Featured Article

CME Changing the Rules for Players

dondawson
Don Dawson
Instructor

Change, it’s the only constant in life.  And as a professional trader it is our responsibility to keep up with the changes.  Sometimes we can explain change and other times we cannot, but what matters is how this change will impact us.

Free Trading WorkshopTrading Futures involves keeping informed of change that may affect your bottom line, profits.  In this article I would like to address some change coming to the Futures markets that may or may not impact your trading depending on if you trade these particular products.  Even if you do not trade these products, I am trying to get you to pay attention to more than just your charts when it comes to trading.  There is a whole world of events happening in the Futures markets outside your charts that can be beneficial or detrimental to your trading account.

The first change involves a market that trades on the Chicago Mercantile Exchange Group (CMEGroup) and relates to new trading hours.  Normally contract specifications do not change frequently for a Futures contract.  That is why when it does change you need to pay attention.

Not long ago the CMEGroup changed the trading hours for the Livestock market (Live Cattle, Lean Hogs and Feeder Cattle).  The Exchange was unable to provide sufficient liquidity during the extended trading hours (ETH) after the market closed the day session.  This led to the Commercial traders complaining there was insufficient liquidity for filling their hedge orders.  Now the Livestock market has a fragmented, abbreviated trading session.

If you were to look at a chart of the Livestock markets prior to this session time change, you would see very few gaps on the daily chart due to the long trading hours.  Today, with the abbreviated sessions and the market closed for 17 hours each day, we see gaps almost daily.  Do these hours sound familiar?  They should because the Stock market is closed for 17 hours per day and only trades for 7 hours per day.  Do Stocks have many gaps?

The recent market that will have shortened trading hours will be the Lumber market.  On December 14, 2015 these new hours will go into effect.  While I would not recommend you trade this market it is still a great market to chart to help monitor economic activity.  Lumber is a contract of trading 110,000 board feet of 2×4’s used for residential and commercial construction projects.

Changes to Lumber Futures & Options Trading Hours
All times Central Time (CT)

The CME Group changes trading hours for lumber futures and options

There seems to be a trend for the CMEGroup to be going to a 7 hour trading day during the highest volume session.  What does this tell you as a trader?  Perhaps you should be looking to do the same.  Liquidity is needed to reduce risk and allow for better trade executions.  Regardless of the market you trade there will always be a time of day with the most volume.
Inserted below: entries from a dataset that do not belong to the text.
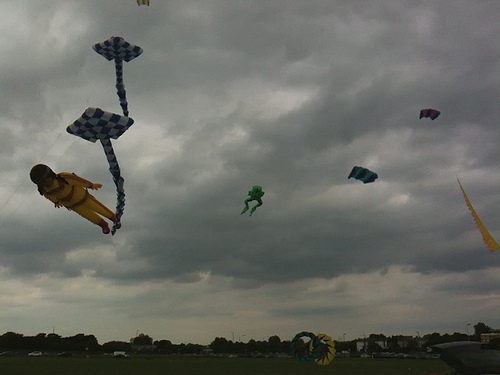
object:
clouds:
[111, 112, 479, 297]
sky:
[0, 2, 499, 322]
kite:
[85, 33, 152, 114]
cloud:
[262, 289, 375, 316]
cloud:
[5, 219, 120, 289]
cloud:
[334, 10, 475, 94]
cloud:
[204, 28, 365, 163]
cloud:
[415, 183, 497, 271]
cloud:
[125, 68, 497, 286]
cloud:
[91, 3, 496, 81]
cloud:
[1, 191, 112, 282]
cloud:
[2, 1, 100, 128]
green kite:
[240, 183, 269, 219]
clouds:
[214, 23, 270, 98]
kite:
[343, 162, 379, 187]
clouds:
[154, 52, 328, 157]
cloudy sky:
[2, 2, 498, 340]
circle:
[308, 331, 336, 365]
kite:
[449, 168, 499, 257]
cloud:
[239, 70, 330, 127]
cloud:
[122, 115, 193, 166]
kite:
[413, 103, 440, 127]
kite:
[24, 163, 121, 237]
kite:
[90, 33, 143, 115]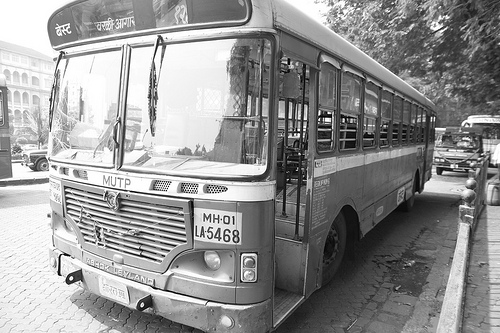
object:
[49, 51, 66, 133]
windshield wiper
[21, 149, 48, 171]
vehicle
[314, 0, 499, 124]
trees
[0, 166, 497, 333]
road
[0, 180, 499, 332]
brick road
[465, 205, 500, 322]
sidewalk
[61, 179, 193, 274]
grill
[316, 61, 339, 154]
window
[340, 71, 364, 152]
window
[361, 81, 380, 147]
window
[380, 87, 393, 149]
window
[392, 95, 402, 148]
window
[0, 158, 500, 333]
street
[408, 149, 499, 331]
side walk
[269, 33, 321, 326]
door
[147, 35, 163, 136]
windshield wipers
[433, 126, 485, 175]
van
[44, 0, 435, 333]
bus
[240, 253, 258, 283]
signal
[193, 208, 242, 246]
id number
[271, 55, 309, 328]
open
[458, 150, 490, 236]
fence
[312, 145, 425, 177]
stripe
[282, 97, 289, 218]
poles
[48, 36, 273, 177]
windshield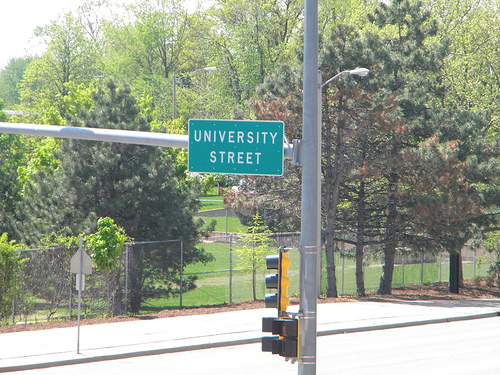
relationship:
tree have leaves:
[253, 25, 296, 50] [379, 39, 392, 66]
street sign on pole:
[176, 104, 293, 180] [60, 120, 116, 148]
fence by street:
[207, 229, 252, 261] [356, 345, 418, 374]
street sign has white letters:
[176, 104, 293, 180] [241, 138, 281, 146]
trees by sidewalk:
[123, 26, 171, 40] [178, 318, 239, 335]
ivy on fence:
[87, 233, 141, 264] [207, 229, 252, 261]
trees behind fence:
[123, 26, 171, 40] [207, 229, 252, 261]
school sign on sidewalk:
[67, 240, 112, 275] [178, 318, 239, 335]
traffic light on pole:
[249, 242, 303, 310] [60, 120, 116, 148]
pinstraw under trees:
[435, 287, 449, 291] [123, 26, 171, 40]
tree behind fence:
[253, 25, 296, 50] [207, 229, 252, 261]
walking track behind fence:
[194, 273, 235, 290] [207, 229, 252, 261]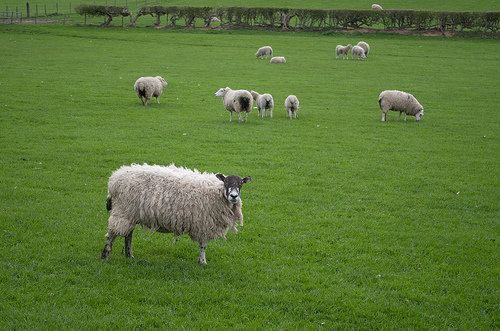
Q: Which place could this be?
A: It is a field.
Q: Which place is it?
A: It is a field.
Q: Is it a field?
A: Yes, it is a field.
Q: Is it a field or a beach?
A: It is a field.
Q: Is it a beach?
A: No, it is a field.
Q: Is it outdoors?
A: Yes, it is outdoors.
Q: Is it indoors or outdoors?
A: It is outdoors.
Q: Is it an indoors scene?
A: No, it is outdoors.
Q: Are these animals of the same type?
A: Yes, all the animals are sheep.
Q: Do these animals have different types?
A: No, all the animals are sheep.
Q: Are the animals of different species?
A: No, all the animals are sheep.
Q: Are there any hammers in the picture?
A: No, there are no hammers.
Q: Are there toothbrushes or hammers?
A: No, there are no hammers or toothbrushes.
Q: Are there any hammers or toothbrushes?
A: No, there are no hammers or toothbrushes.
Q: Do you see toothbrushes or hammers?
A: No, there are no hammers or toothbrushes.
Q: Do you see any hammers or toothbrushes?
A: No, there are no hammers or toothbrushes.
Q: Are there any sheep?
A: Yes, there is a sheep.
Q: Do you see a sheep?
A: Yes, there is a sheep.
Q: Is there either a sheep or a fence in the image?
A: Yes, there is a sheep.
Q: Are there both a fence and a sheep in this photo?
A: Yes, there are both a sheep and a fence.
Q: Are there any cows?
A: No, there are no cows.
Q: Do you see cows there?
A: No, there are no cows.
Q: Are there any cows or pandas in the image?
A: No, there are no cows or pandas.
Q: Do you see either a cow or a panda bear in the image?
A: No, there are no cows or pandas.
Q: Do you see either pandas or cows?
A: No, there are no cows or pandas.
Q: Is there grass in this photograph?
A: Yes, there is grass.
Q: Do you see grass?
A: Yes, there is grass.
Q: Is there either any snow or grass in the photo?
A: Yes, there is grass.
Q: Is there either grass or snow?
A: Yes, there is grass.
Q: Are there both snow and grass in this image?
A: No, there is grass but no snow.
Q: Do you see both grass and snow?
A: No, there is grass but no snow.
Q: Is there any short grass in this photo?
A: Yes, there is short grass.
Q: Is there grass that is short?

You should be focusing your trading during these periods as well.

The next change will impact traders of the Euro Currency market.  On January 10, 2016, the minimum price increment will go from .0001 to .00005.  Just what we needed, one more decimal place.  The Japanese Yen had done this same thing earlier in the year.  The change will now impact the minimum tick dollar volume as well.  Currently for each .0001 tick change the net result is US $12.50.  With the new change the minimum tick dollar value will be US $6.25.

Effective January 10, 2016

The CME changes the minimum price increment for the Euro Currency Market

The contract size will remain exactly the same at 125,000 Euros as will the trading hours.
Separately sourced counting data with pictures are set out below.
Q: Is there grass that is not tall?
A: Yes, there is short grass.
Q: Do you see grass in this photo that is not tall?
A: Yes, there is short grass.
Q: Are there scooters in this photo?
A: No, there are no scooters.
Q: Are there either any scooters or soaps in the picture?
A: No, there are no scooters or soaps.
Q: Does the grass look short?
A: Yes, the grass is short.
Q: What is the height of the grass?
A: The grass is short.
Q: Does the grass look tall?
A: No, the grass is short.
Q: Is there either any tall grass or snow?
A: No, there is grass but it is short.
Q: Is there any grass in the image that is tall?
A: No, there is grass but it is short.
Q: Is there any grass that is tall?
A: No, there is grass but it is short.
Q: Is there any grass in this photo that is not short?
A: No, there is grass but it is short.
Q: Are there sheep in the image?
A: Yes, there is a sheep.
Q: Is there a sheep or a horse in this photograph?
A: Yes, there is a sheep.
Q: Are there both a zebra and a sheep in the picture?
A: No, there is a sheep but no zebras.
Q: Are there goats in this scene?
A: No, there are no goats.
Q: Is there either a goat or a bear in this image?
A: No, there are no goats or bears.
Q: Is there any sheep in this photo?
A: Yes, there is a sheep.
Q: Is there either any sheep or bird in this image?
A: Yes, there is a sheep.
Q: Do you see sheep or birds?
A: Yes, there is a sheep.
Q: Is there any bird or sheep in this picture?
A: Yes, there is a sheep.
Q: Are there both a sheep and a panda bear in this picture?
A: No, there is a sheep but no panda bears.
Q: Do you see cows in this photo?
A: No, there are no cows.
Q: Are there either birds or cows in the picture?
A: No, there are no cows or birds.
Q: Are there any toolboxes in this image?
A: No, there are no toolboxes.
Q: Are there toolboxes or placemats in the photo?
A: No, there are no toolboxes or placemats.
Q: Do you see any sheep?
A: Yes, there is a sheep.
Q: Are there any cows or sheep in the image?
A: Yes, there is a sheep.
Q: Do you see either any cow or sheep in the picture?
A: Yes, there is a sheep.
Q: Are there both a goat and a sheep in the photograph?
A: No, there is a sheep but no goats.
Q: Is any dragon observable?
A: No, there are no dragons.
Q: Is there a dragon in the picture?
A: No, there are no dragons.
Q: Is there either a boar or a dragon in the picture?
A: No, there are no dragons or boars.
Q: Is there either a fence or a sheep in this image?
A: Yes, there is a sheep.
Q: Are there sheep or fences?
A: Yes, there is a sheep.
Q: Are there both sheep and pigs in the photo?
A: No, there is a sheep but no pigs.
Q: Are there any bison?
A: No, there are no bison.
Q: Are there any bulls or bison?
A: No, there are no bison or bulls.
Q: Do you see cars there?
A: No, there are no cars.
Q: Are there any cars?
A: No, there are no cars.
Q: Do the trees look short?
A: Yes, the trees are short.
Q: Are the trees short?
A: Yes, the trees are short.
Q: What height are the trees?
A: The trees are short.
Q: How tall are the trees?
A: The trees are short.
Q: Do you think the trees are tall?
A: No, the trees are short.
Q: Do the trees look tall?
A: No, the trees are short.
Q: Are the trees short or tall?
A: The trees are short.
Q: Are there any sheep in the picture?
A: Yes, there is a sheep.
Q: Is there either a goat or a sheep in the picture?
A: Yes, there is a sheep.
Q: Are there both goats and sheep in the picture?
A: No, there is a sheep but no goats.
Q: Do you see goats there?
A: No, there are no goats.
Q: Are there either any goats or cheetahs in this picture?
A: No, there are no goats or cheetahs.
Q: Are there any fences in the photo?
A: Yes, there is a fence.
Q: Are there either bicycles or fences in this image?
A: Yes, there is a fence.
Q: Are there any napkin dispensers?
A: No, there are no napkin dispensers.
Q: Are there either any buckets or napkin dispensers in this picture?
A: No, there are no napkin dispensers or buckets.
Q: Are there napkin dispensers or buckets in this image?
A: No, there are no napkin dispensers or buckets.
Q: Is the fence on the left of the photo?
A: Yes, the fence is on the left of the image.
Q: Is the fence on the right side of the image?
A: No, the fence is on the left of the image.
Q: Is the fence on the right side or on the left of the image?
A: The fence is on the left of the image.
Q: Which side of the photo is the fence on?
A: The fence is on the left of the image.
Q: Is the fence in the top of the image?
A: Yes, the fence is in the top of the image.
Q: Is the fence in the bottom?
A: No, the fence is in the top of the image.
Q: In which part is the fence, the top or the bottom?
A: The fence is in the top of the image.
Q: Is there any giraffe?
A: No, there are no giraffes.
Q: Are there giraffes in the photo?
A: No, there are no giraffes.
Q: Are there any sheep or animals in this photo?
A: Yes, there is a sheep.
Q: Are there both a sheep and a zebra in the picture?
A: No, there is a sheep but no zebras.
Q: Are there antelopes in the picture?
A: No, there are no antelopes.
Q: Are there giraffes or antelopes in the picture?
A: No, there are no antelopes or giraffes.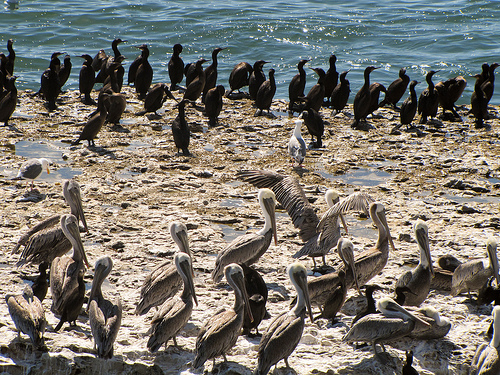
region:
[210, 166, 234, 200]
part of a beaxh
These changes might not make sense to a trader, but there is nothing we can do but adapt to these new rules.

Don Dawson

Disclaimer
This newsletter is written for educational purposes only. By no means do any of its contents recommend, advocate or urge the buying, selling or holding of any financial instrument whatsoever. Trading and Investing involves high levels of risk. The author expresses personal opinions and will not assume any responsibility whatsoever for the actions of the reader. The author may or may not have positions in Financial Instruments discussed in this newsletter. Future results can be dramatically different from the opinions expressed herein. Past performance does not guarantee future results. Reprints allowed for private reading only, for all else, please obtain permission.